Exercise: The data should be restated word for word, in full.

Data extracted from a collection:
Content starts
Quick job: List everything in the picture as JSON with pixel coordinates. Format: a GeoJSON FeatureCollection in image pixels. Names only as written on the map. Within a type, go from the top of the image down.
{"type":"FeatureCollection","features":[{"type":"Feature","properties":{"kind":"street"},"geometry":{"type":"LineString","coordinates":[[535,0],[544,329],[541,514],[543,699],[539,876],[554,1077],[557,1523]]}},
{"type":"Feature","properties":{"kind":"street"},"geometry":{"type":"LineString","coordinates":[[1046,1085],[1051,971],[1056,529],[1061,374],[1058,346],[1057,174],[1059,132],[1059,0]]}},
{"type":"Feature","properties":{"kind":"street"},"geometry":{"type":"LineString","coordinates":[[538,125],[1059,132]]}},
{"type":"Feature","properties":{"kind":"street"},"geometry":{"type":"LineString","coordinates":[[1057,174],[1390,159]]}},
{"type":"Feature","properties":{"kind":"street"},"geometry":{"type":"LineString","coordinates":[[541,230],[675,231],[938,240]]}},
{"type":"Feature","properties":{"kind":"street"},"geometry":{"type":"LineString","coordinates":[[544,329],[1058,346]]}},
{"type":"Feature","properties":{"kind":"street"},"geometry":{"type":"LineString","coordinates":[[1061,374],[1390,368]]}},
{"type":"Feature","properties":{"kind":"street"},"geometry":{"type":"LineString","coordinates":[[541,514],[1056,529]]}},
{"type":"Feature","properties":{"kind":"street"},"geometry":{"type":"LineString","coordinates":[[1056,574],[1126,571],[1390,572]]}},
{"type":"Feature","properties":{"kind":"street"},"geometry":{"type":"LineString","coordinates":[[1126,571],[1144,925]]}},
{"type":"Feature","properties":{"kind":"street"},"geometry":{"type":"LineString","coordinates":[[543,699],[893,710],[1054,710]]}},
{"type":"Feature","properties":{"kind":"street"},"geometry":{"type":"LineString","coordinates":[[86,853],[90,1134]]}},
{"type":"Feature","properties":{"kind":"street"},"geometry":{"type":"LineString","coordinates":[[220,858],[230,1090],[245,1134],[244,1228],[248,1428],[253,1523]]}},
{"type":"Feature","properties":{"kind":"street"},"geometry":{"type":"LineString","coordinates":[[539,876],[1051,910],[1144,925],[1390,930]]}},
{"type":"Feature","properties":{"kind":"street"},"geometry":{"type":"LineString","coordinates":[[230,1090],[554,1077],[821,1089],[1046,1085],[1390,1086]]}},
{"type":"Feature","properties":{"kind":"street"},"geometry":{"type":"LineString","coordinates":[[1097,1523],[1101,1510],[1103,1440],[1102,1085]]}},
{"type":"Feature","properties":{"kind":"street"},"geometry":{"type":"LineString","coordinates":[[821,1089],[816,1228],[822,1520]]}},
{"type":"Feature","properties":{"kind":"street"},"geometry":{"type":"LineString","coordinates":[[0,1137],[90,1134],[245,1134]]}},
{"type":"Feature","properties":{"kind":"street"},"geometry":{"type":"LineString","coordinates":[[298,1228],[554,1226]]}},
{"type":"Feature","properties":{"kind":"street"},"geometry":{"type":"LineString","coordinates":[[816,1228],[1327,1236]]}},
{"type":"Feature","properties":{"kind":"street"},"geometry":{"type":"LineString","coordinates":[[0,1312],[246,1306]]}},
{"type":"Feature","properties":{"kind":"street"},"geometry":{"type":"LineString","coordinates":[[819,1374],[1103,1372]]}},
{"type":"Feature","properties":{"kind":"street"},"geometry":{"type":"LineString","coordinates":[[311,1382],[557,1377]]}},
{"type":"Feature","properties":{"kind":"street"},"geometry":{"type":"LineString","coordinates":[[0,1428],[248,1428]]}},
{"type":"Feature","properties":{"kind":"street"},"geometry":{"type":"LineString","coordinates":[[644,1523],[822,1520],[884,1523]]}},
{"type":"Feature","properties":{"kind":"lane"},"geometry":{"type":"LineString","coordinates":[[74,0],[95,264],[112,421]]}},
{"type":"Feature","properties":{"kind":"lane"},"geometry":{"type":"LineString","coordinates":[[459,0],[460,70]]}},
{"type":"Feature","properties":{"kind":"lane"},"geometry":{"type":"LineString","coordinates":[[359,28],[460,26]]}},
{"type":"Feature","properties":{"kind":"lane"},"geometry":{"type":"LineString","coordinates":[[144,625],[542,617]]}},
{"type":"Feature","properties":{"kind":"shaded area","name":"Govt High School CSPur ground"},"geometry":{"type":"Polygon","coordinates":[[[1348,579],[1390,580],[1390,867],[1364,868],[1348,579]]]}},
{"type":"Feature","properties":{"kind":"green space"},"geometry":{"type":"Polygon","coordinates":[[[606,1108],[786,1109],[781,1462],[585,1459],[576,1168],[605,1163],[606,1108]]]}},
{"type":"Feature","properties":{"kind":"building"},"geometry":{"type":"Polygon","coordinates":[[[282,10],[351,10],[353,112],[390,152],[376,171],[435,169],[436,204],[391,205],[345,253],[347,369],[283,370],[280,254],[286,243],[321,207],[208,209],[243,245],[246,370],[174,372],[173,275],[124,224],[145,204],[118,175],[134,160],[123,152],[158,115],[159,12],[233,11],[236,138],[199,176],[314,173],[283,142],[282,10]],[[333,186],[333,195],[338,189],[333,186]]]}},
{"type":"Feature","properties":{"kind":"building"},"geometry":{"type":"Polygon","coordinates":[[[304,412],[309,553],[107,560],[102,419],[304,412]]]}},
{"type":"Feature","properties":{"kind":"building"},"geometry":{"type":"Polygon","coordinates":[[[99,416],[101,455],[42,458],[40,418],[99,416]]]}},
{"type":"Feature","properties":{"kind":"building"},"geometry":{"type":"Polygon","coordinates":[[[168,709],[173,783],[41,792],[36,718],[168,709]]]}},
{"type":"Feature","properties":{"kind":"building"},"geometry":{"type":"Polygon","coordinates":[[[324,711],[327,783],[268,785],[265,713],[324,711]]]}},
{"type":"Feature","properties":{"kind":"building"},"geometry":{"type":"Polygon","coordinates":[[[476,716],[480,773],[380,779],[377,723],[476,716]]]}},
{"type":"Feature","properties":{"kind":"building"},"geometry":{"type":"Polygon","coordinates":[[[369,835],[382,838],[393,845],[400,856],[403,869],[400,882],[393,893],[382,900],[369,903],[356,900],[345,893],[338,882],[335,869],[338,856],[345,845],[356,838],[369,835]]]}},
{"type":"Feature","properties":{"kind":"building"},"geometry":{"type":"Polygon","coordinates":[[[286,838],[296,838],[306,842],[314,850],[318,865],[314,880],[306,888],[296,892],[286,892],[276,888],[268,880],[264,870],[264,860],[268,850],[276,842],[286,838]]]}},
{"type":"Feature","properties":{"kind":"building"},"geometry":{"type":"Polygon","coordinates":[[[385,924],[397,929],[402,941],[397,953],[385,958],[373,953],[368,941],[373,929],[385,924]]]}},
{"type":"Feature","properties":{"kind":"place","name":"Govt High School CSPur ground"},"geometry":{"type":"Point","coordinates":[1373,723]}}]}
Content ends
Your response:
Quick job: List everything in the picture as JSON with pixel coordinates. Format: a GeoJSON FeatureCollection in image pixels. Names only as written on the map. Within a type, go from the top of the image down.
{"type":"FeatureCollection","features":[{"type":"Feature","properties":{"kind":"street"},"geometry":{"type":"LineString","coordinates":[[535,0],[544,329],[541,514],[543,699],[539,876],[554,1077],[557,1523]]}},
{"type":"Feature","properties":{"kind":"street"},"geometry":{"type":"LineString","coordinates":[[1046,1085],[1051,971],[1056,529],[1061,374],[1058,346],[1057,174],[1059,132],[1059,0]]}},
{"type":"Feature","properties":{"kind":"street"},"geometry":{"type":"LineString","coordinates":[[538,125],[1059,132]]}},
{"type":"Feature","properties":{"kind":"street"},"geometry":{"type":"LineString","coordinates":[[1057,174],[1390,159]]}},
{"type":"Feature","properties":{"kind":"street"},"geometry":{"type":"LineString","coordinates":[[541,230],[675,231],[938,240]]}},
{"type":"Feature","properties":{"kind":"street"},"geometry":{"type":"LineString","coordinates":[[544,329],[1058,346]]}},
{"type":"Feature","properties":{"kind":"street"},"geometry":{"type":"LineString","coordinates":[[1061,374],[1390,368]]}},
{"type":"Feature","properties":{"kind":"street"},"geometry":{"type":"LineString","coordinates":[[541,514],[1056,529]]}},
{"type":"Feature","properties":{"kind":"street"},"geometry":{"type":"LineString","coordinates":[[1056,574],[1126,571],[1390,572]]}},
{"type":"Feature","properties":{"kind":"street"},"geometry":{"type":"LineString","coordinates":[[1126,571],[1144,925]]}},
{"type":"Feature","properties":{"kind":"street"},"geometry":{"type":"LineString","coordinates":[[543,699],[893,710],[1054,710]]}},
{"type":"Feature","properties":{"kind":"street"},"geometry":{"type":"LineString","coordinates":[[86,853],[90,1134]]}},
{"type":"Feature","properties":{"kind":"street"},"geometry":{"type":"LineString","coordinates":[[220,858],[230,1090],[245,1134],[244,1228],[248,1428],[253,1523]]}},
{"type":"Feature","properties":{"kind":"street"},"geometry":{"type":"LineString","coordinates":[[539,876],[1051,910],[1144,925],[1390,930]]}},
{"type":"Feature","properties":{"kind":"street"},"geometry":{"type":"LineString","coordinates":[[230,1090],[554,1077],[821,1089],[1046,1085],[1390,1086]]}},
{"type":"Feature","properties":{"kind":"street"},"geometry":{"type":"LineString","coordinates":[[1097,1523],[1101,1510],[1103,1440],[1102,1085]]}},
{"type":"Feature","properties":{"kind":"street"},"geometry":{"type":"LineString","coordinates":[[821,1089],[816,1228],[822,1520]]}},
{"type":"Feature","properties":{"kind":"street"},"geometry":{"type":"LineString","coordinates":[[0,1137],[90,1134],[245,1134]]}},
{"type":"Feature","properties":{"kind":"street"},"geometry":{"type":"LineString","coordinates":[[298,1228],[554,1226]]}},
{"type":"Feature","properties":{"kind":"street"},"geometry":{"type":"LineString","coordinates":[[816,1228],[1327,1236]]}},
{"type":"Feature","properties":{"kind":"street"},"geometry":{"type":"LineString","coordinates":[[0,1312],[246,1306]]}},
{"type":"Feature","properties":{"kind":"street"},"geometry":{"type":"LineString","coordinates":[[819,1374],[1103,1372]]}},
{"type":"Feature","properties":{"kind":"street"},"geometry":{"type":"LineString","coordinates":[[311,1382],[557,1377]]}},
{"type":"Feature","properties":{"kind":"street"},"geometry":{"type":"LineString","coordinates":[[0,1428],[248,1428]]}},
{"type":"Feature","properties":{"kind":"street"},"geometry":{"type":"LineString","coordinates":[[644,1523],[822,1520],[884,1523]]}},
{"type":"Feature","properties":{"kind":"lane"},"geometry":{"type":"LineString","coordinates":[[74,0],[95,264],[112,421]]}},
{"type":"Feature","properties":{"kind":"lane"},"geometry":{"type":"LineString","coordinates":[[459,0],[460,70]]}},
{"type":"Feature","properties":{"kind":"lane"},"geometry":{"type":"LineString","coordinates":[[359,28],[460,26]]}},
{"type":"Feature","properties":{"kind":"lane"},"geometry":{"type":"LineString","coordinates":[[144,625],[542,617]]}},
{"type":"Feature","properties":{"kind":"shaded area","name":"Govt High School CSPur ground"},"geometry":{"type":"Polygon","coordinates":[[[1348,579],[1390,580],[1390,867],[1364,868],[1348,579]]]}},
{"type":"Feature","properties":{"kind":"green space"},"geometry":{"type":"Polygon","coordinates":[[[606,1108],[786,1109],[781,1462],[585,1459],[576,1168],[605,1163],[606,1108]]]}},
{"type":"Feature","properties":{"kind":"building"},"geometry":{"type":"Polygon","coordinates":[[[282,10],[351,10],[353,112],[390,152],[376,171],[435,169],[436,204],[391,205],[345,253],[347,369],[283,370],[280,254],[286,243],[321,207],[208,209],[243,245],[246,370],[174,372],[173,275],[124,224],[145,204],[118,175],[134,160],[123,152],[158,115],[159,12],[233,11],[236,138],[199,176],[314,173],[283,142],[282,10]],[[333,186],[333,195],[338,189],[333,186]]]}},
{"type":"Feature","properties":{"kind":"building"},"geometry":{"type":"Polygon","coordinates":[[[304,412],[309,553],[107,560],[102,419],[304,412]]]}},
{"type":"Feature","properties":{"kind":"building"},"geometry":{"type":"Polygon","coordinates":[[[99,416],[101,455],[42,458],[40,418],[99,416]]]}},
{"type":"Feature","properties":{"kind":"building"},"geometry":{"type":"Polygon","coordinates":[[[168,709],[173,783],[41,792],[36,718],[168,709]]]}},
{"type":"Feature","properties":{"kind":"building"},"geometry":{"type":"Polygon","coordinates":[[[324,711],[327,783],[268,785],[265,713],[324,711]]]}},
{"type":"Feature","properties":{"kind":"building"},"geometry":{"type":"Polygon","coordinates":[[[476,716],[480,773],[380,779],[377,723],[476,716]]]}},
{"type":"Feature","properties":{"kind":"building"},"geometry":{"type":"Polygon","coordinates":[[[369,835],[382,838],[393,845],[400,856],[403,869],[400,882],[393,893],[382,900],[369,903],[356,900],[345,893],[338,882],[335,869],[338,856],[345,845],[356,838],[369,835]]]}},
{"type":"Feature","properties":{"kind":"building"},"geometry":{"type":"Polygon","coordinates":[[[286,838],[296,838],[306,842],[314,850],[318,865],[314,880],[306,888],[296,892],[286,892],[276,888],[268,880],[264,870],[264,860],[268,850],[276,842],[286,838]]]}},
{"type":"Feature","properties":{"kind":"building"},"geometry":{"type":"Polygon","coordinates":[[[385,924],[397,929],[402,941],[397,953],[385,958],[373,953],[368,941],[373,929],[385,924]]]}},
{"type":"Feature","properties":{"kind":"place","name":"Govt High School CSPur ground"},"geometry":{"type":"Point","coordinates":[1373,723]}}]}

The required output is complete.